Selvine's fingers flicked with the small movement that always meant she had committed the thought to action. "I will go," she said. "A small team. I need only them. Nightwalkers. I can move with less notice."
"Selvine—" Jannick stopped. The word was a catch. He pictured the woman slipping through shadow like a shard. She was one of his two A-rankers here. He was not going to send her out like a message without proof.
She met his look levelly. "If not me, then who? You know I am the one they whisper about when a job needs stealth instead of brute force. Also—" she added, rare as a smile, "I owe a favor to the mountaineers."
Jannick's chest hurt in a place that was not only strategy. He thought of the families sleeping in the dormitories, of the infants who woke and did not know the meaning of war yet, of the way Tedric used to clap him on the back and say, "We hold what we can, Jannick." He had promised a town when he had taken his post to shoulder a duty.
"Fine," he said, pushing his chair back with a scrape. "You go. Take Liara with you. A healer is must need in such mission. Also try to avoid K.P.P. checkpoints — Kreg might have captured that too to look for our patterns now. Use shepherd paths to the east and cross to Epac near the ridge where the fog hangs. Do not engage unless you can run. Find Colins if you can. If you cannot, return with one signal feather."
Selvine's expression never broke. "Signal feather?" she echoed. The odd phrase made Jannick smile despite the ache.

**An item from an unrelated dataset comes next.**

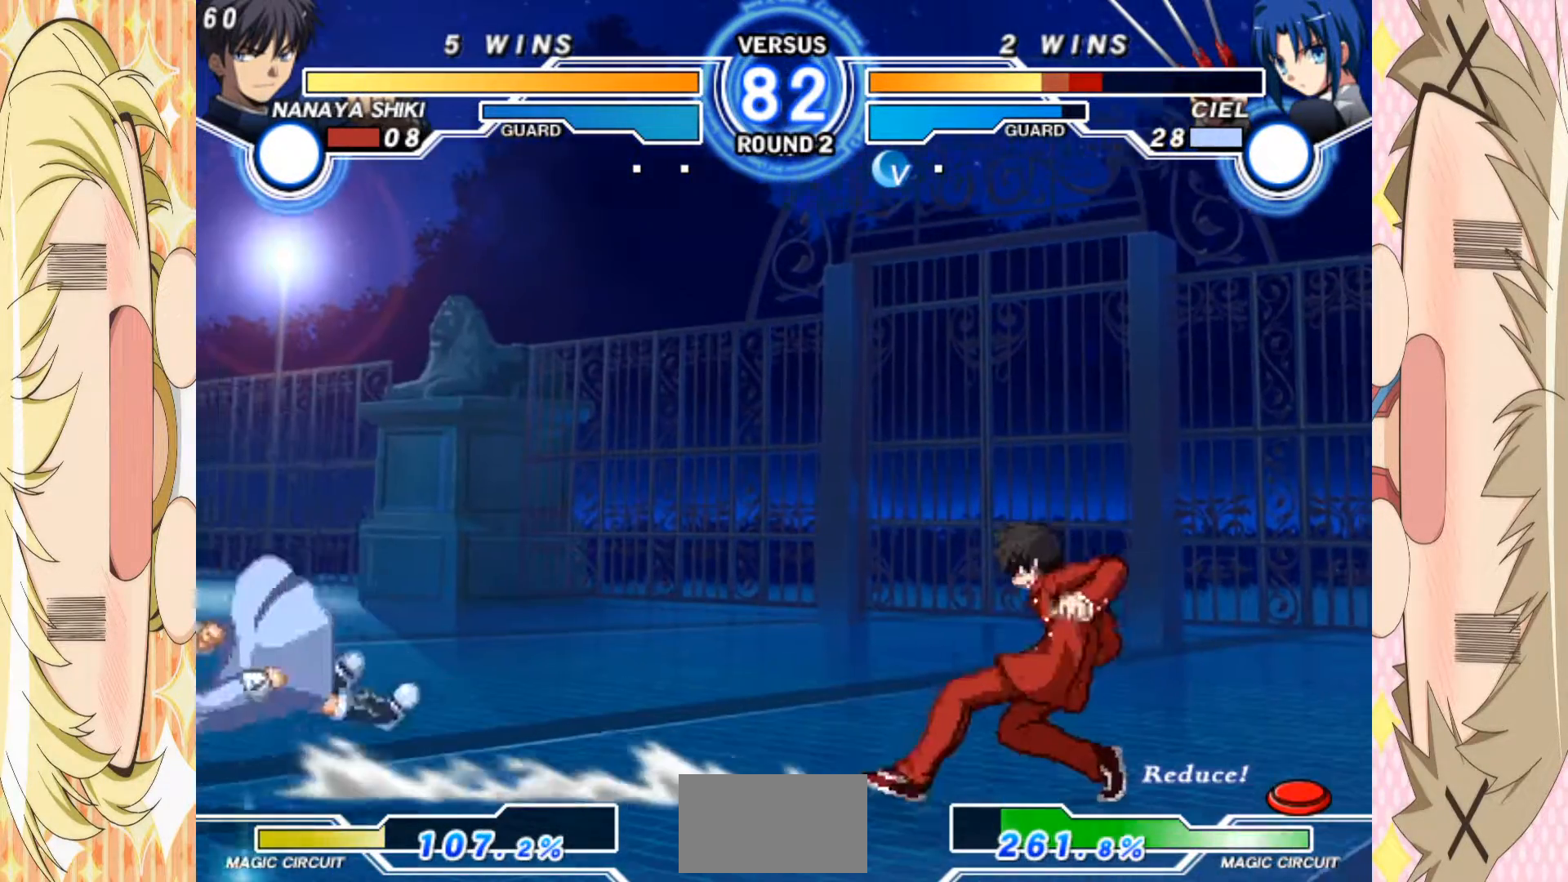
{"buttons": ["E"], "left_stick": "center", "events": [[100, "left_stick", "center"], [483, "E", "down"]]}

"A small red pennon on the third hawthorn from the ridge," he said. "If Colins sees it — he will know we need him. If not — at least Epac will know we were here."
She nodded once, slow and precise. "I will leave at sunrise."

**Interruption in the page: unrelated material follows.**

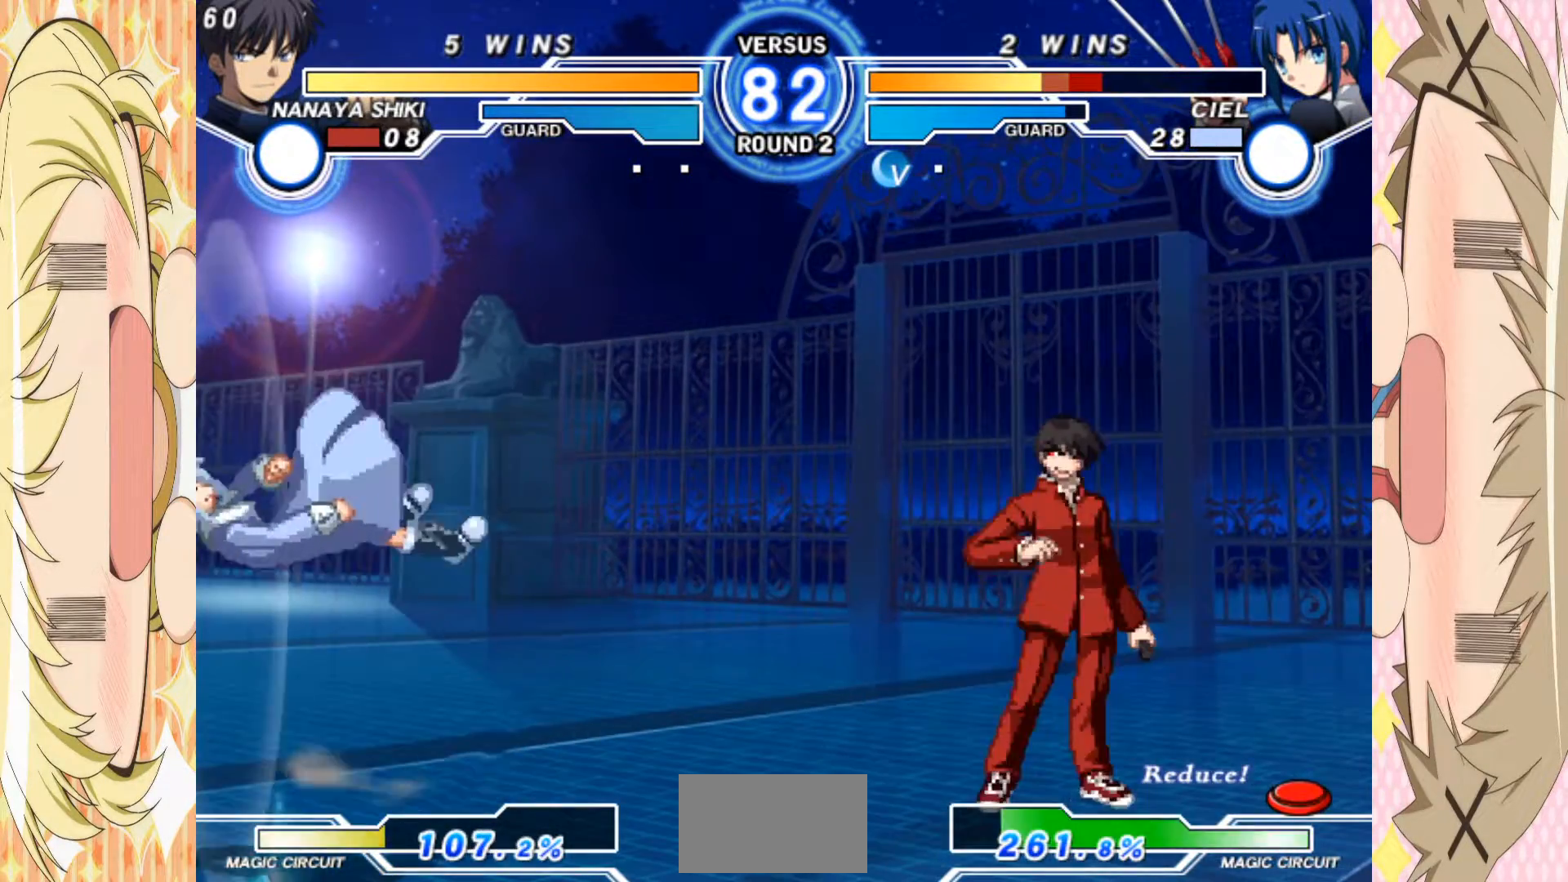
{"buttons": ["E"], "left_stick": "center", "events": []}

He rose then, and for a moment he was the captain again, the man who had clean lines and clean orders. He checked the map one more time, writing a set of coordinates on a slip of paper. "Take the old watchman's cloak," he said. "It has a hood and it smells of river. People who know the cloth will think you are merely a fisherman."
Selvine tucked the note into her sleeve with a movement so practiced it might have been ritual. "I will take river cloth and the cloak," she said. "I will return before the ration watch."
Jannick hesitated with the weight of everything that might go wrong. "Bring Liara back. She's young and quick. Don't let her get lost under the ridge fog."
Brave, loyal Liara — she'd been tasked with errands and helping and healing people wherever she is needed.
He wanted to say more. He wanted to remind her of mundane things.
Selvine turned to go and paused in the doorway. For one breath Jannick thought he might see something unguarded on her face: a flash of worry for someone not there, for someone out in the same tangle he feared. She did not speak the name. She did not need to.
When the door closed behind her, Jannick sat back down and let himself breathe like a man who had been given no choice but to move. He assigned runners to check the east shepherd paths, set the smith to temper blades for small knives and not great lances — city knives for close work — ordered that the market square be opened for ration distribution tomorrow to keep panic from becoming a mob, and wrote a list of names to send as low-profile couriers disguised as traders.